━━ Records shown ━━

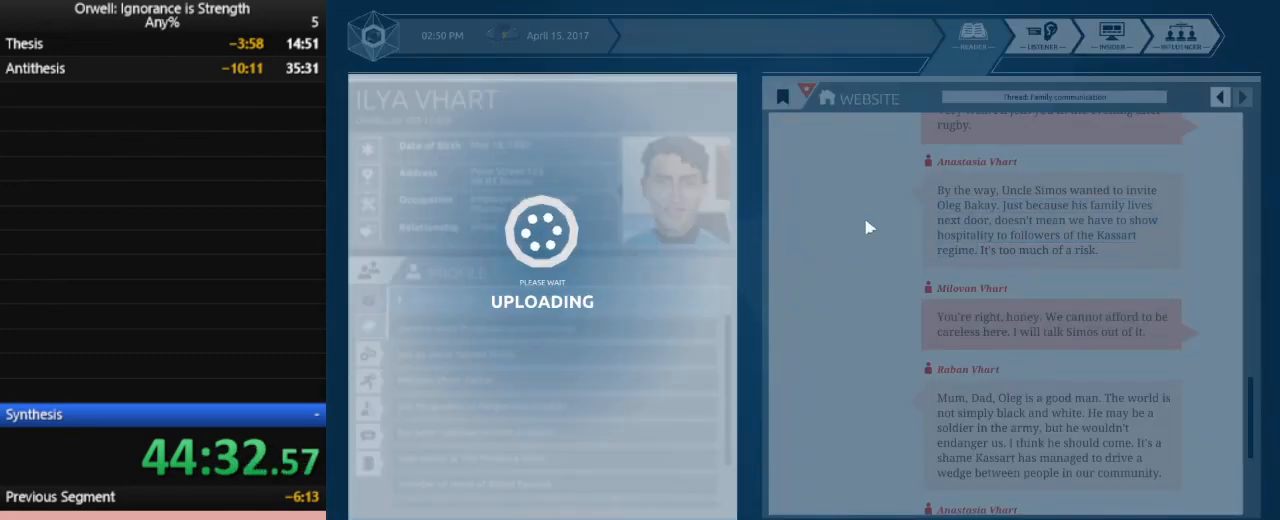
{"keys": [], "mouse": [], "events": []}
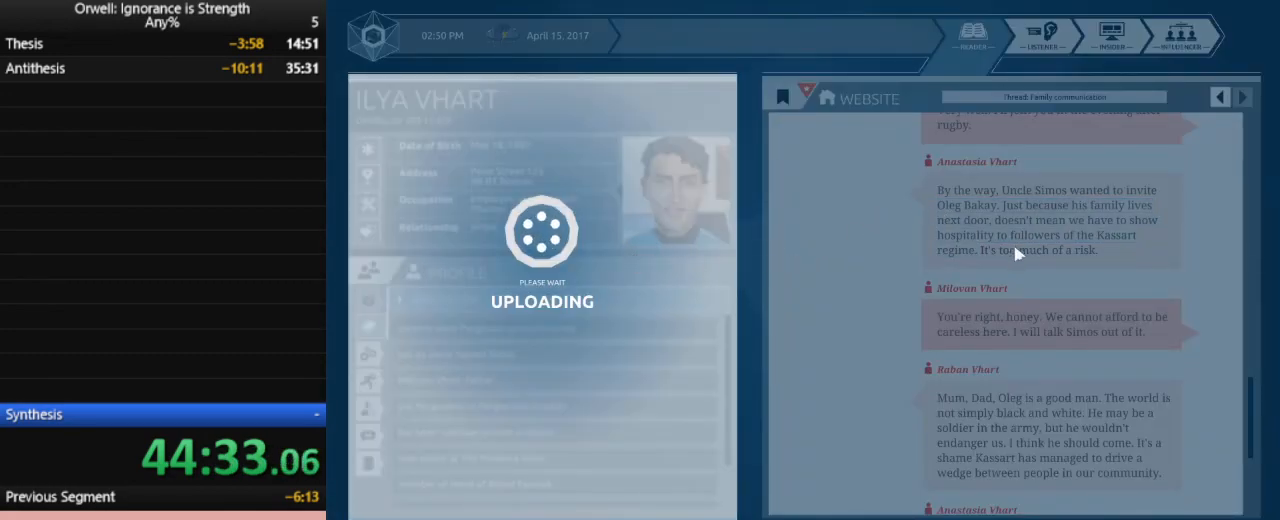
{"keys": [], "mouse": [], "events": []}
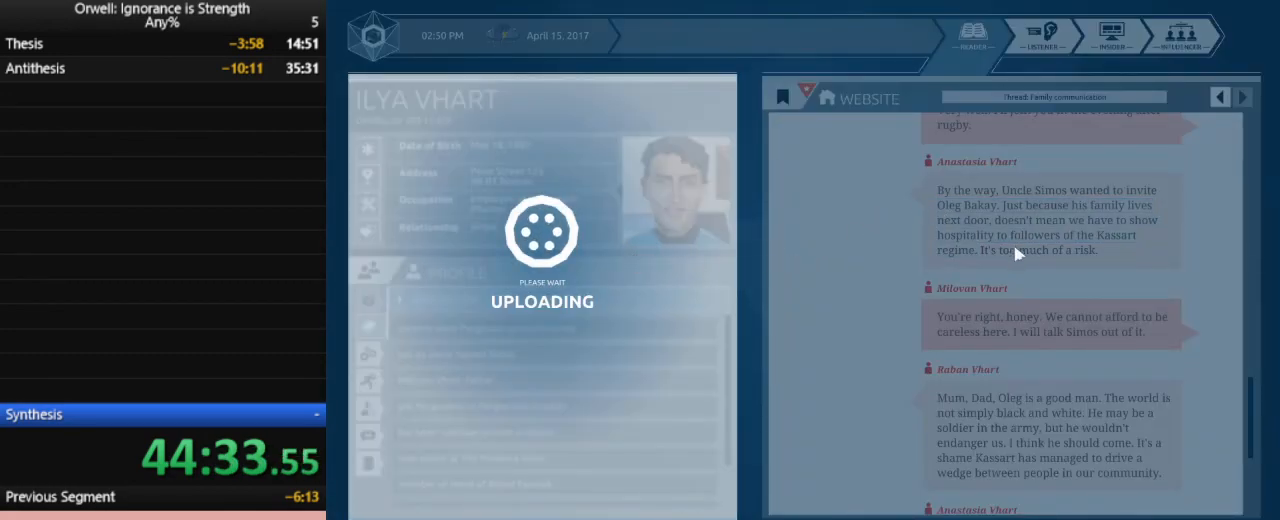
{"keys": [], "mouse": [], "events": []}
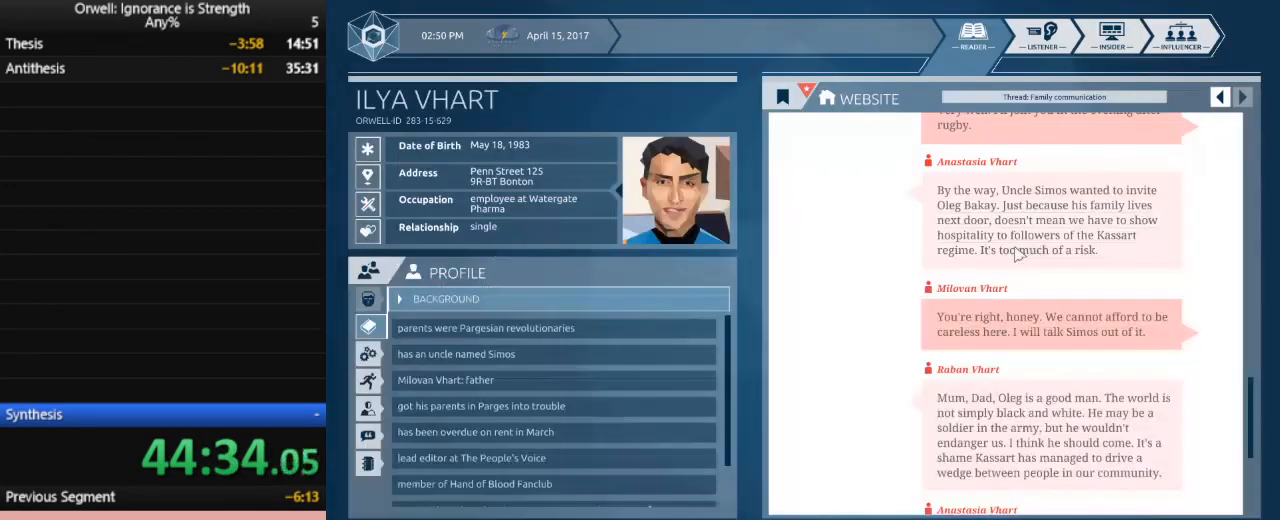
{"keys": [], "mouse": [], "events": []}
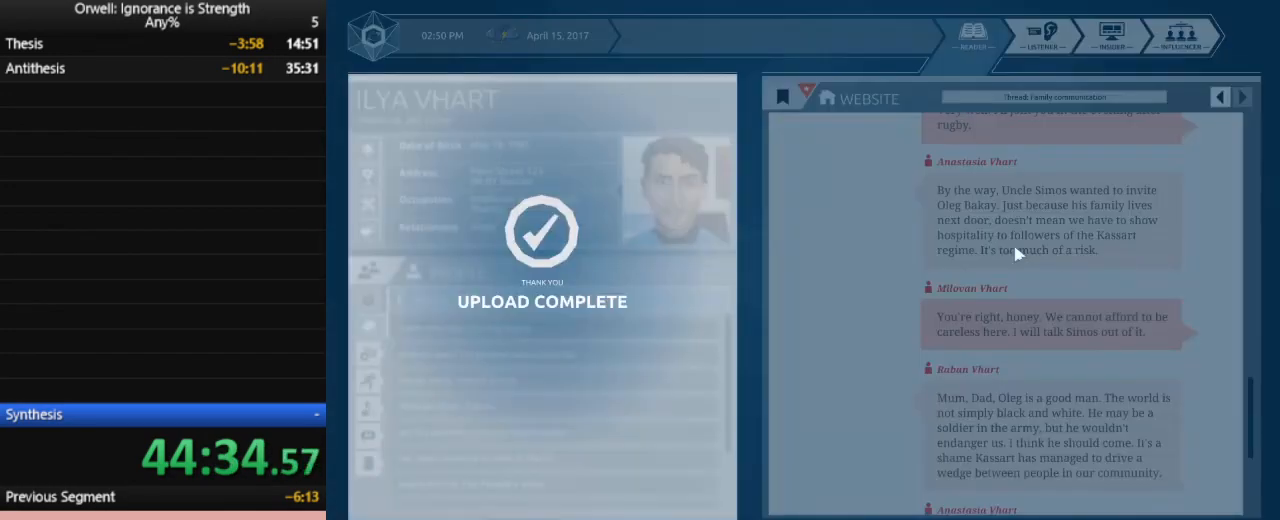
{"keys": [], "mouse": [], "events": []}
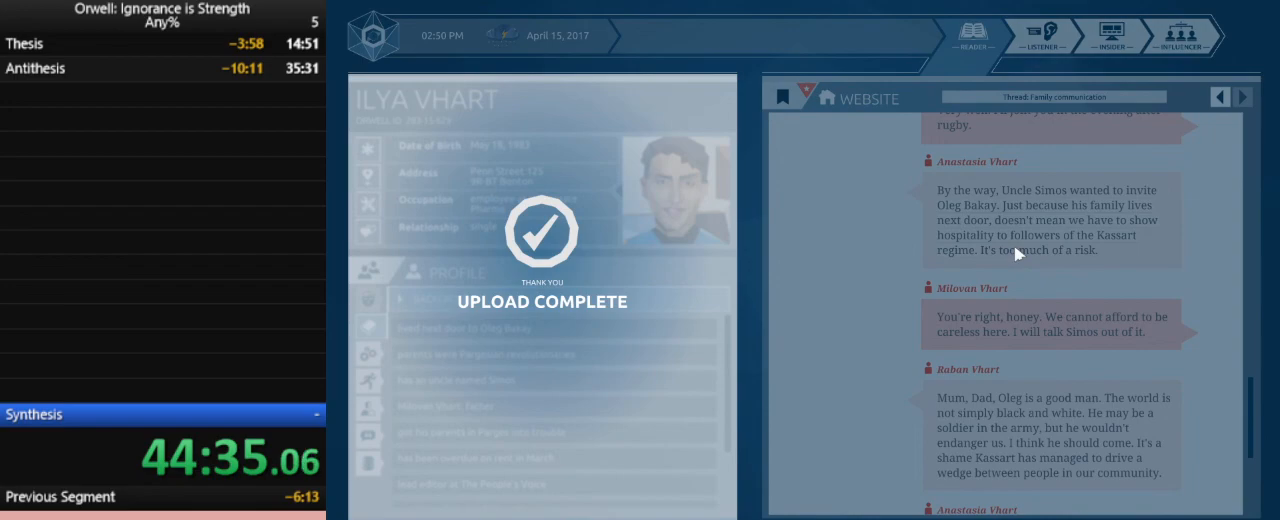
{"keys": [], "mouse": [], "events": []}
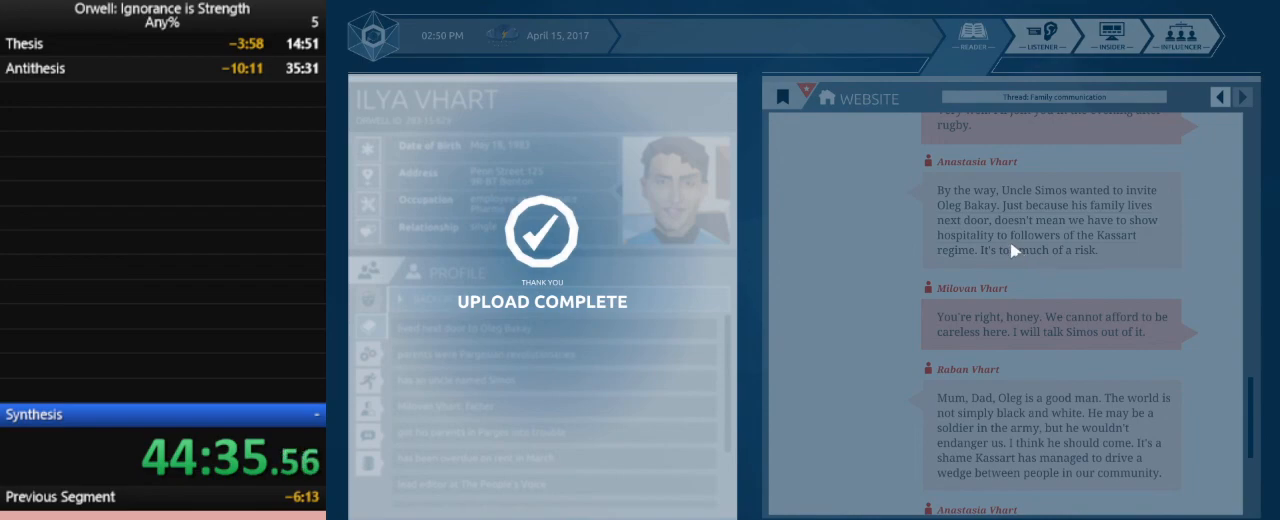
{"keys": [], "mouse": [], "events": []}
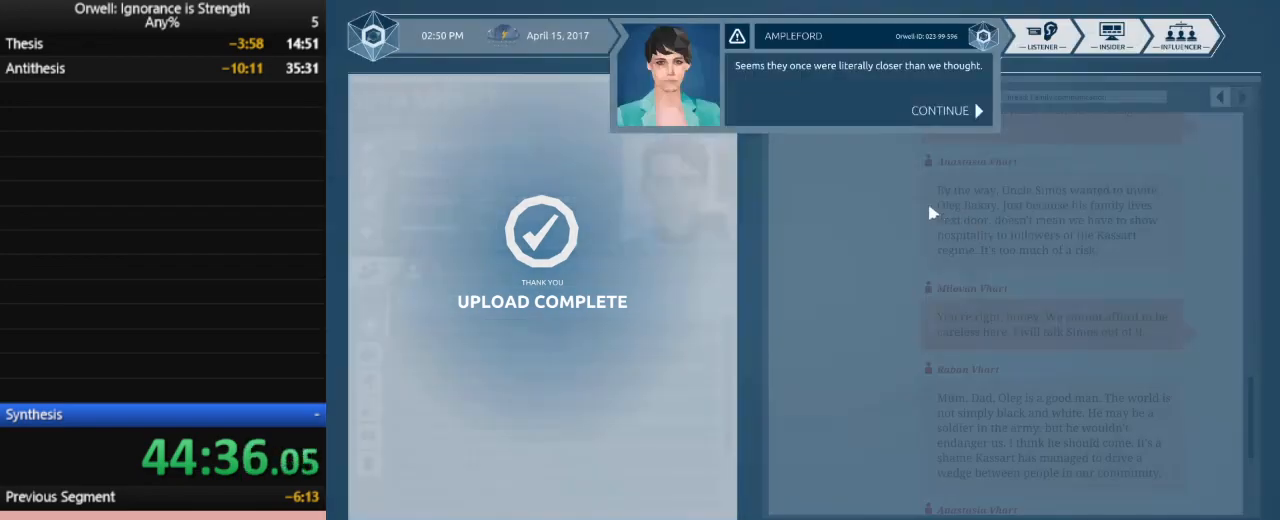
{"keys": [], "mouse": [], "events": [[267, "mouse_left", "down"], [350, "mouse_left", "up"], [450, "mouse_left", "down"], [500, "mouse_left", "up"]]}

━━━

# Work request:
What is needed is an exact copy of every entry, with the pictures removed.

# Output below:
{"keys": [], "mouse": [], "events": []}
{"keys": [], "mouse": [], "events": []}
{"keys": [], "mouse": [], "events": []}
{"keys": [], "mouse": [], "events": []}
{"keys": [], "mouse": [], "events": []}
{"keys": [], "mouse": [], "events": []}
{"keys": [], "mouse": [], "events": []}
{"keys": [], "mouse": [], "events": [[267, "mouse_left", "down"], [350, "mouse_left", "up"], [450, "mouse_left", "down"], [500, "mouse_left", "up"]]}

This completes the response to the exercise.